The foreign minister in Afghanistan’s new Taliban-run Cabinet said the government remains committed to its promises not to allow militants to use its territory to attack others, The Associated Press reported.
In his first press conference since the Taliban formed an interim government a week ago, Molavi Amir Khan Muttaqi would not give a timeframe for how long the government would be in place or whether it would eventually be opened up to other factions, minorities or women.
When asked about the possibility of elections, Muttaqi demanded other countries not interfere in Afghanistan’s internal issues.
The European Union has no option but to talk to Afghanistan’s new Taliban rulers and Brussels will try to coordinate with member governments to organise a diplomatic presence in Kabul, the top EU diplomat said on Tuesday.
“The Afghan crisis is not over,” EU foreign policy chief Josep Borrell told the European Parliament in Strasbourg. “To have any chance of influencing events, we have no other option but to engage with the Taliban.”
“Maybe it’s a pure oxymoron to talk about human rights but this is what we have to ask them,” he said. (REUTERS)
Real estate buyers in Kabul have said that there has been a significant drop in house rents and selling prices, TOLO news agency reported.
On the other hand, Kabul residents say that despite the fall of the previous government and the withdrawal of foreign troops, many families in Kabul have fled their modern homes and towns due to economic problems.
Mohammad Yusuf has been running a transaction guidance office in Kabul for the past five years. He moved us to a two-story house in Kabul’s 10th District, where a family lived for 5,000 afghanis and has now left.

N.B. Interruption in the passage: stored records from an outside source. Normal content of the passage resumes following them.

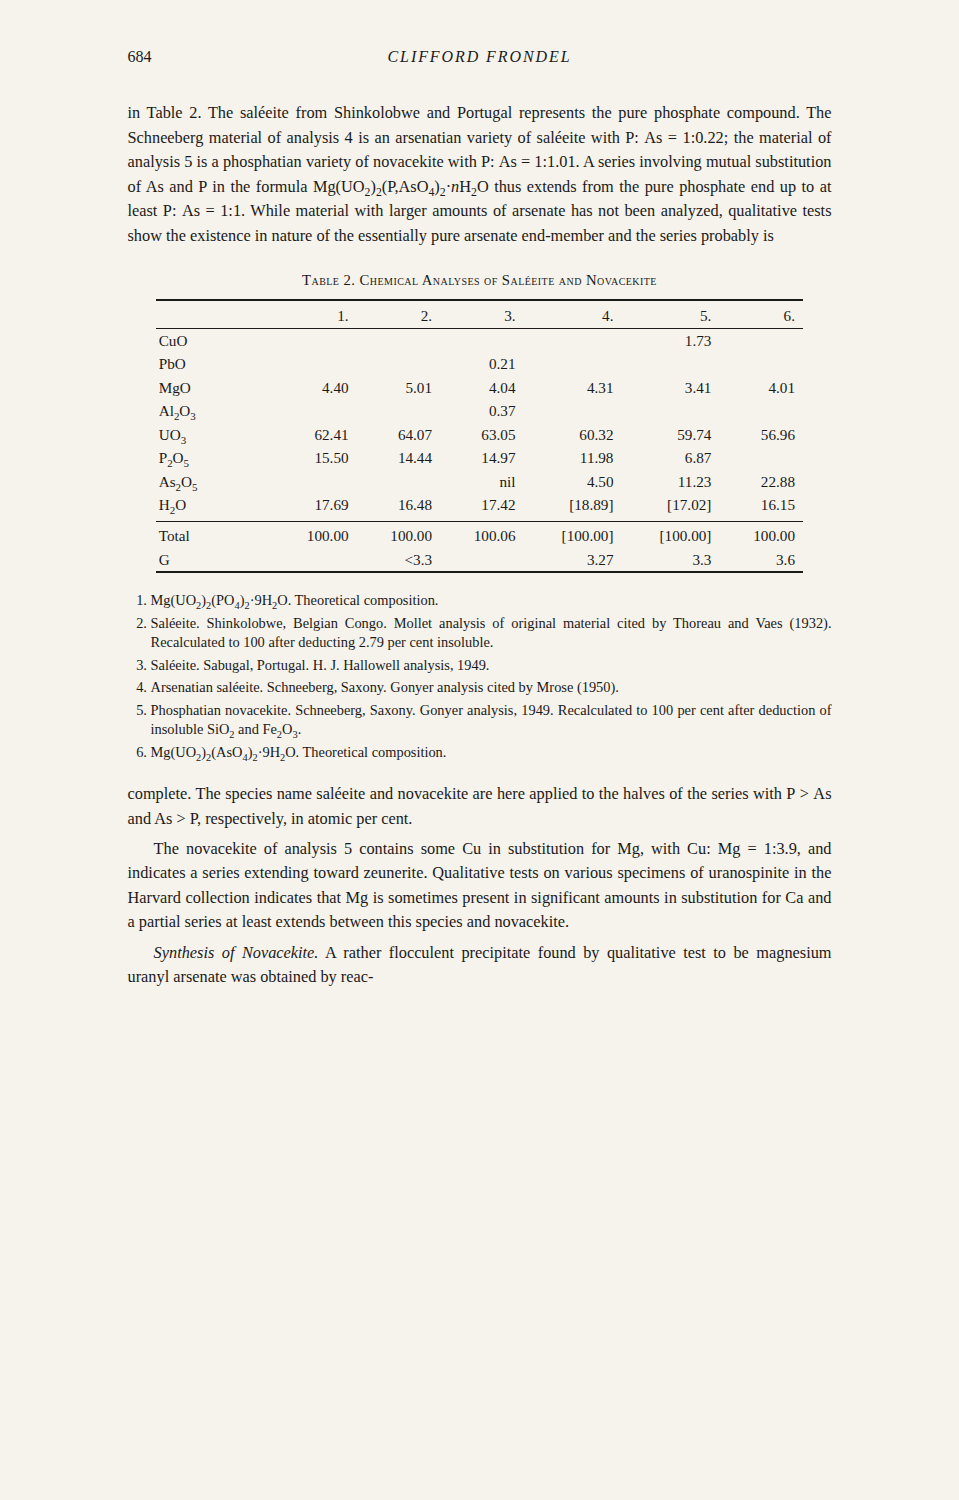684 CLIFFORD FRONDEL
in Table 2. The saléeite from Shinkolobwe and Portugal represents the pure phosphate compound. The Schneeberg material of analysis 4 is an arsenatian variety of saléeite with P: As = 1:0.22; the material of analysis 5 is a phosphatian variety of novacekite with P: As = 1:1.01. A series involving mutual substitution of As and P in the formula Mg(UO2)2(P,AsO4)2·n H2O thus extends from the pure phosphate end up to at least P: As = 1:1. While material with larger amounts of arsenate has not been analyzed, qualitative tests show the existence in nature of the essentially pure arsenate end-member and the series probably is
Table 2. Chemical Analyses of Saléeite and Novacekite
| | 1. | 2. | 3. | 4. | 5. | 6. |
| --- | --- | --- | --- | --- | --- | --- |
| CuO | | | | | 1.73 | |
| PbO | | | 0.21 | | | |
| MgO | 4.40 | 5.01 | 4.04 | 4.31 | 3.41 | 4.01 |
| Al 2 O 3 | | | 0.37 | | | |
| UO 3 | 62.41 | 64.07 | 63.05 | 60.32 | 59.74 | 56.96 |
| P 2 O 5 | 15.50 | 14.44 | 14.97 | 11.98 | 6.87 | |
| As 2 O 5 | | | nil | 4.50 | 11.23 | 22.88 |
| H 2 O | 17.69 | 16.48 | 17.42 | [18.89] | [17.02] | 16.15 |
| Total | 100.00 | 100.00 | 100.06 | [100.00] | [100.00] | 100.00 |
| G | | <3.3 | | 3.27 | 3.3 | 3.6 |
Mg(UO2)2(PO4)2·9H2O. Theoretical composition.
Saléeite. Shinkolobwe, Belgian Congo. Mollet analysis of original material cited by Thoreau and Vaes (1932). Recalculated to 100 after deducting 2.79 per cent insoluble.
Saléeite. Sabugal, Portugal. H. J. Hallowell analysis, 1949.
Arsenatian saléeite. Schneeberg, Saxony. Gonyer analysis cited by Mrose (1950).
Phosphatian novacekite. Schneeberg, Saxony. Gonyer analysis, 1949. Recalculated to 100 per cent after deduction of insoluble SiO2 and Fe2O3.
Mg(UO2)2(AsO4)2·9H2O. Theoretical composition.
complete. The species name saléeite and novacekite are here applied to the halves of the series with P > As and As > P, respectively, in atomic per cent.
The novacekite of analysis 5 contains some Cu in substitution for Mg, with Cu: Mg = 1:3.9, and indicates a series extending toward zeunerite. Qualitative tests on various specimens of uranospinite in the Harvard collection indicates that Mg is sometimes present in significant amounts in substitution for Ca and a partial series at least extends between this species and novacekite.
Synthesis of Novacekite. A rather flocculent precipitate found by qualitative test to be magnesium uranyl arsenate was obtained by reac-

The rent of this house has been reduced to 6,000 afghanis. But still no one has done the same.
The Taliban on Tuesday expressed appreciation to the countries that pledged humanitarian support to Afghanistan and said that the group will coordinate with them, TOLO news reported.
Speaking at a press conference in Kabul, the Taliban government’s acting foreign minister, Amir Khan Muttaqi said, “We want to have good relations with the world’s countries, but want them not to pressure Afghanistan, because pressure does not work and does not benefit Afghanistan or world countries.”
The outgoing Afghanistan government’s ambassador to the United Nations in Geneva said on Tuesday that the Taliban have already broken their promises to safeguard women and protect human rights, and the international community must hold them to account, Reuters reported.
“The Taliban have vowed to respect women’s rights but women’s rights are disappearing from the landscape,” Nasir Ahmad Andisha, who remains accredited at U.N. bodies despite the collapse of the government he represents, told the Human Rights Council.
He accused the Taliban of carrying out “widespread atrocities” in the Panjshir valley, the last major part of the country to hold out against them, and said they were conducting targeted killings and extrajudicial executions, including of young boys.
Afghanistan’s National Assembly, which comprises two houses the lower house of representatives called the Wolesi Jirga and the upper house of senators called the Meshrano Jirga has not resumed activities after the collapse of the former government on August 15. The fate of the assembly remains unknown, TOLO news agency quoted Fazl Hadi Muslimyar, the speaker of the senate, as saying.
Muslimyar said there have been no documents released so far about the dissolution of the National Assembly, and neither house has held a meeting since.
However, he further maintained that the world countries’ parliaments in a joint meeting on September 6 in Austria announced their readiness to work with the current parliament of Afghanistan. “The current parliament will continue working with the world’s parliaments until a new parliament is formed,” Muslimyar said.
US Secretary of State Antony Blinken on Monday vigorously defended the decision of the Biden administration to withdraw troops from Afghanistan, which has resulted in the Taliban recapturing power in the war-torn country and the collapse of the US-backed democratically elected regime. “There’s no evidence that staying longer would have made the Afghan security forces or the Afghan government any more resilient or self-sustaining. If 20 years and hundreds of billions of dollars in support, equipment, and training did not suffice, why would another year, or five, or ten, make a difference?” Blinken told lawmakers during a Congressional hearing on Afghanistan.
The Taliban now run Pul-e-Charkhi Prison, a sprawling complex on Kabul’s eastern outskirts. After capturing the city, the fighters freed all the inmates there, the government guards fled, and now dozens of Taliban fighters are running the facility. It was a sign of the sudden and startling new order in Afghanistan after the Taliban swept into Kabul nearly a month ago and threw out the crumbling, US-backed government it had fought for 20 years, reports AP.